I didn't take DH's name, as my maiden name and first are alliterative and work well together. Also people can spell my boring surname and can't (for some reason, it's obvious to me) spell his much cooler one. The kids have his surname because it's distinctive (my kids are both googlewhacks!)... DH changed his name by deed poll last year after we'd been married for 11 years to put my surname as a middle name and the kids want the same, but we haven't got round to doing it yet.

Didn't want double-barrelled partly as I worked for a very middle-class organisation doing some database stuff involving kids once and so many of them had double surnames I thought it was a bit ridiculous and what would happen when they marry one another!

OnlyAHeartbeatAway · 15/08/2019 18:56

“Your name was still received from a man though, so if you had taken your DH’s name, you would have simply been replacing one patriarchal name with another”

Not in my case. I picked my own name when I was 18.

NoMrsLevinson · 15/08/2019 18:56

Why do our fathers get their own names when we and our brothers dont?

The thing with this argument is that the logical but rather silly conclusion is that literally nobody has their own name unless they are the inventor of it. While most names originated with a male, they certainly didn't all, and not many of us know exactly who the first to use our surnames actually was.

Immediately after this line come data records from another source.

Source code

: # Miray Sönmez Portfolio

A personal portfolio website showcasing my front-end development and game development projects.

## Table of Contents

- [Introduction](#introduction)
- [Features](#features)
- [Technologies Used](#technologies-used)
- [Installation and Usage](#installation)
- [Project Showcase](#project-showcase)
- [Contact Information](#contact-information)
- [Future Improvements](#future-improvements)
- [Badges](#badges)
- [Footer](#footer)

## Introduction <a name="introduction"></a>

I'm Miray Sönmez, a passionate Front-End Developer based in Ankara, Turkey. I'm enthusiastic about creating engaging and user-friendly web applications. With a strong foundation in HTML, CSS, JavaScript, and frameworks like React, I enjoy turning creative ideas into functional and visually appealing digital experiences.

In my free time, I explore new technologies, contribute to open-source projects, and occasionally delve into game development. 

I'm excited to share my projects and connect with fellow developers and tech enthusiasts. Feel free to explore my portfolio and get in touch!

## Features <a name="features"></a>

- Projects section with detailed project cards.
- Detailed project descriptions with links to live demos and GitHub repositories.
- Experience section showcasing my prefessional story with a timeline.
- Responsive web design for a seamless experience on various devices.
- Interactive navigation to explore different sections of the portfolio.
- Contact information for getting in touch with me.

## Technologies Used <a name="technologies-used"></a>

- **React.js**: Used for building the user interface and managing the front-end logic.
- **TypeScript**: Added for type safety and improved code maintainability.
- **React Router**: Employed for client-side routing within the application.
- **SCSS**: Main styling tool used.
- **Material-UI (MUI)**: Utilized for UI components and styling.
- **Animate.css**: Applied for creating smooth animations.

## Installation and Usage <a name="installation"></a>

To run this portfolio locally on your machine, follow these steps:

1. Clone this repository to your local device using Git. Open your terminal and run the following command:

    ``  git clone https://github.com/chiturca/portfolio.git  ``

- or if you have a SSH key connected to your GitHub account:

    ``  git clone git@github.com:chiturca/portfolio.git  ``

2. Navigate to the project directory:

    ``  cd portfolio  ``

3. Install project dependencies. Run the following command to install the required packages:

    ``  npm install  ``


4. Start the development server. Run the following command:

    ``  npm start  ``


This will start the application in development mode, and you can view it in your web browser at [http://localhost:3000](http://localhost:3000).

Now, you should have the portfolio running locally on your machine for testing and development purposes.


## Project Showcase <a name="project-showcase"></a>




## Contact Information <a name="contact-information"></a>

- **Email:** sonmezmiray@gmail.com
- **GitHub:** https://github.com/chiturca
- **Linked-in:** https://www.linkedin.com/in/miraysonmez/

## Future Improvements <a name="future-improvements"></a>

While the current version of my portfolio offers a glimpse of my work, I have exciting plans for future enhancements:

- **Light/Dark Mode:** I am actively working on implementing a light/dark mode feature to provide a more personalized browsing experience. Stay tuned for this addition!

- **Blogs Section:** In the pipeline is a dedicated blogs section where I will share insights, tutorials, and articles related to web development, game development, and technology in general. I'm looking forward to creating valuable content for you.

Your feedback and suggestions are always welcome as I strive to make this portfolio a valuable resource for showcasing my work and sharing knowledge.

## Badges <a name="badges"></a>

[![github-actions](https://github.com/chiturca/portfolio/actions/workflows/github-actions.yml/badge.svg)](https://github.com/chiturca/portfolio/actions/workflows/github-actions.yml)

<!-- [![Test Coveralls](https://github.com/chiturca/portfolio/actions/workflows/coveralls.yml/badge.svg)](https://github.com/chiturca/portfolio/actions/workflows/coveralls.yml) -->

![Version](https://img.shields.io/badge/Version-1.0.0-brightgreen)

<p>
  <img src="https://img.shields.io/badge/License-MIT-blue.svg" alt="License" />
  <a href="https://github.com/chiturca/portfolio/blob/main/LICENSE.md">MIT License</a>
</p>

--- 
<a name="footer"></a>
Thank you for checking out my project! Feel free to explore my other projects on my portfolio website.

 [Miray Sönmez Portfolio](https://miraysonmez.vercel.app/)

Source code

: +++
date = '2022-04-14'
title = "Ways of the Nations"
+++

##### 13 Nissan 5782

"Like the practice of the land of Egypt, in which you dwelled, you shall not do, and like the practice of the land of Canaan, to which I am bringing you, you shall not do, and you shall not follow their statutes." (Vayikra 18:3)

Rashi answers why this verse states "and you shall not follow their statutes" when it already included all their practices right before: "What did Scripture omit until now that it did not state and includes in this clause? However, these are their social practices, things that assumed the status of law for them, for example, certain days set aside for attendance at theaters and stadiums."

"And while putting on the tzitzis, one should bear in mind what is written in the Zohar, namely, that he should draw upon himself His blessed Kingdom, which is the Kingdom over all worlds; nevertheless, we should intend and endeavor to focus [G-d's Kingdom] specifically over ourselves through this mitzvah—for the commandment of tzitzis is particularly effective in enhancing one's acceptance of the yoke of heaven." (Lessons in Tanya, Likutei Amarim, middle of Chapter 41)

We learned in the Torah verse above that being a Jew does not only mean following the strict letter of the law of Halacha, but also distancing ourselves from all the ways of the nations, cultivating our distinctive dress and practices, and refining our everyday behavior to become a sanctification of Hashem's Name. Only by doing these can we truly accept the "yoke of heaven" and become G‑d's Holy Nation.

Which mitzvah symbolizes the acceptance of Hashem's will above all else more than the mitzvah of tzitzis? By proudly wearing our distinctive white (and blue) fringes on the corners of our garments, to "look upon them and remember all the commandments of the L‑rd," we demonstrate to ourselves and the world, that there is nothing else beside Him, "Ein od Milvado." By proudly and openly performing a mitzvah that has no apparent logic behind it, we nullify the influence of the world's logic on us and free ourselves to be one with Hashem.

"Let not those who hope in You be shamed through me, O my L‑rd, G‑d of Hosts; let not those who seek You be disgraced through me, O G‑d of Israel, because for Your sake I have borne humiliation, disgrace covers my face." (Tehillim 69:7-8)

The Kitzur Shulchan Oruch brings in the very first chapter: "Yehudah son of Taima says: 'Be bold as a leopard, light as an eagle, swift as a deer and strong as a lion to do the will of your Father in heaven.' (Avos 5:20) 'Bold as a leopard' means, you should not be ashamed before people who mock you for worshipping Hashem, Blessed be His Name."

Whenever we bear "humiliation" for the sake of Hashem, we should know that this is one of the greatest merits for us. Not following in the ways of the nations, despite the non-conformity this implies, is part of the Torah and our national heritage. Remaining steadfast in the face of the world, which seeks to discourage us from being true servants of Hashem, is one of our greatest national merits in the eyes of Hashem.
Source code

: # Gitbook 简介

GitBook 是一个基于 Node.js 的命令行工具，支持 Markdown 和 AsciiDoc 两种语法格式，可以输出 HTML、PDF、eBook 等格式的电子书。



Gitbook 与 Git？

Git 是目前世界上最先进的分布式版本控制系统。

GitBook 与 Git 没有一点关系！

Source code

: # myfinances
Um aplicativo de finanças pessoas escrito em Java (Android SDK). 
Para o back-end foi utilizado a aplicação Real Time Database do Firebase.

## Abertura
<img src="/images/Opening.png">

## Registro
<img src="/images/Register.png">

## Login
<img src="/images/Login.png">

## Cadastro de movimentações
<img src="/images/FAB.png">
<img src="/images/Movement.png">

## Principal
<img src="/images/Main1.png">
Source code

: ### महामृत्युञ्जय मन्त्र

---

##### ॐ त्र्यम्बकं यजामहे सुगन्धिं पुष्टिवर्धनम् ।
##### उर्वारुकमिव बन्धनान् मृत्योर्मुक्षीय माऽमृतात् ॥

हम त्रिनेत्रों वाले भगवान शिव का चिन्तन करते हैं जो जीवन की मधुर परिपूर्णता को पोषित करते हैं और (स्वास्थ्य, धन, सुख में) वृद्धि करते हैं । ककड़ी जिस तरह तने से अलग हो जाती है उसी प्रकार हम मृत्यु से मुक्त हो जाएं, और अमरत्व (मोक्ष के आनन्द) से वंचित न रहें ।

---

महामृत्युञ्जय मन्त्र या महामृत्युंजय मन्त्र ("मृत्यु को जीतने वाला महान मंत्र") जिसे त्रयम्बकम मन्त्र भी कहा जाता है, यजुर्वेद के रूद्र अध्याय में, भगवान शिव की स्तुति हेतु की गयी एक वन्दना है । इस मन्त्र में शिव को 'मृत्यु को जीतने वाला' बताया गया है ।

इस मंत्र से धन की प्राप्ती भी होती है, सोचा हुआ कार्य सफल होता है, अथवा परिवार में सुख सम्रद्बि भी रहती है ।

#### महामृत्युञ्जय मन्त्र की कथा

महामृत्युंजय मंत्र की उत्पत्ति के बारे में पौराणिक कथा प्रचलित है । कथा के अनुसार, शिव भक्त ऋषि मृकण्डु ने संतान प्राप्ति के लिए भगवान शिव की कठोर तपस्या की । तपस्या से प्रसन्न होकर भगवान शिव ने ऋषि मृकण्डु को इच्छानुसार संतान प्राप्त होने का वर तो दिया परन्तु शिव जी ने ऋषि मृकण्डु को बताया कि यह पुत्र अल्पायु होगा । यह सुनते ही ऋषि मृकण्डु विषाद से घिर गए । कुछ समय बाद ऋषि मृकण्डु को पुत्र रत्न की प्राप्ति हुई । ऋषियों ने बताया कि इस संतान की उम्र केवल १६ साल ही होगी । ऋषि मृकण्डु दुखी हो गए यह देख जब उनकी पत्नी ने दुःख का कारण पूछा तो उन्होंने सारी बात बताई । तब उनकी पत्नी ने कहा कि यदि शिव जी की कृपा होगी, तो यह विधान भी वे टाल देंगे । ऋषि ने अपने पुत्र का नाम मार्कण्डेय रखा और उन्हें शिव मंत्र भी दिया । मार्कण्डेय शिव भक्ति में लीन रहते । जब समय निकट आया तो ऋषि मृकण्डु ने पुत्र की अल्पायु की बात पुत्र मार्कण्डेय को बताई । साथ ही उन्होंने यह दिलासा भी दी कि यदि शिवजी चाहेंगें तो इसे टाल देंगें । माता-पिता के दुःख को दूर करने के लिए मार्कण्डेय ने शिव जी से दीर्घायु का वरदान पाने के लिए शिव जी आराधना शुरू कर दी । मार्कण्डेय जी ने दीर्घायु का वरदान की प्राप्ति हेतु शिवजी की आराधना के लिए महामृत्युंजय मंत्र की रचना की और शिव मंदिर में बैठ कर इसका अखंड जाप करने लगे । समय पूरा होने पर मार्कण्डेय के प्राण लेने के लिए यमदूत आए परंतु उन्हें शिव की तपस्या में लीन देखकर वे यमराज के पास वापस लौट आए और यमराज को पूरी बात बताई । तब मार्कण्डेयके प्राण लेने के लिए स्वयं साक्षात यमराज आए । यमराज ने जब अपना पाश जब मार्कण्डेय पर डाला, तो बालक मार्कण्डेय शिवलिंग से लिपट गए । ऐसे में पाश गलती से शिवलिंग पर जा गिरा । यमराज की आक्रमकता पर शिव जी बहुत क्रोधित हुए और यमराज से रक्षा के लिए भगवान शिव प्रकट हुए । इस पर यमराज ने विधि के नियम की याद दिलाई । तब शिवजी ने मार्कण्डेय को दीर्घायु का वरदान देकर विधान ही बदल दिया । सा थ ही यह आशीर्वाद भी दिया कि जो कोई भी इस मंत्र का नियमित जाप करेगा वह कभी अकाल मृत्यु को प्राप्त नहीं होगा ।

ToTryThisJustOnce · 15/08/2019 18:56
  1. I’m from an ethnic minority and wanted to retain my heritage. My husband is white British.
  2. I’m a professional and therefore all my achievements, qualifications, publications etc have been in my unmarried name.
  3. I wanted to.
Throckmorton · 15/08/2019 18:57

Rethymnon - It's you that is not getting it. I didnt have a choice in what name I was given and how it came to be mine because I was a baby at that point. It wasn't in my power to accept or reject the patriarchal tradition. However, at the point I got married it WAS in my power to choose and I chose to reject patriarchal tradition. THAT is what keeping my name means to me - I chose to do something, a very small thing admittedly, towards equality.

CaptainPovey · 15/08/2019 18:57

I am not voting. I loved my mum and dad (both dead when I got married)

Wanted to keep it for them, but also CBA to change it

Tangfasticharibos · 15/08/2019 18:57

Your brother does have your father’s name too. This is obvious. He’s just less likely to change it.

In our case as I have no intentions of ever changing my name, that isn't the case.

Funnily enough my dsis has also kept her name, so in our family we've really messed up the status quo

siring1 · 15/08/2019 18:57

Nobody is expected to; some women want to.

MosquitoInAJamJar · 15/08/2019 18:57

Because I would have had an alliterative name which would make me sound like an action figure.

He still has the hump 12 years later Hmm

Catscakeandchocolate · 15/08/2019 18:58

I didn't change my name as I already have a surname, I have no need for another. I don't view myself as a feminist, I wasn't trying to make a statement, it just boiled down to his name is his and mine is mine and in my personal opinion there was no need to change it.

I don't view our marriage as less because we have different names, I don't feel less of a family because our children have his surname (we flipped a coin and his name "won" when deciding what surname to give them). I never considered changing my name and he never asked me to.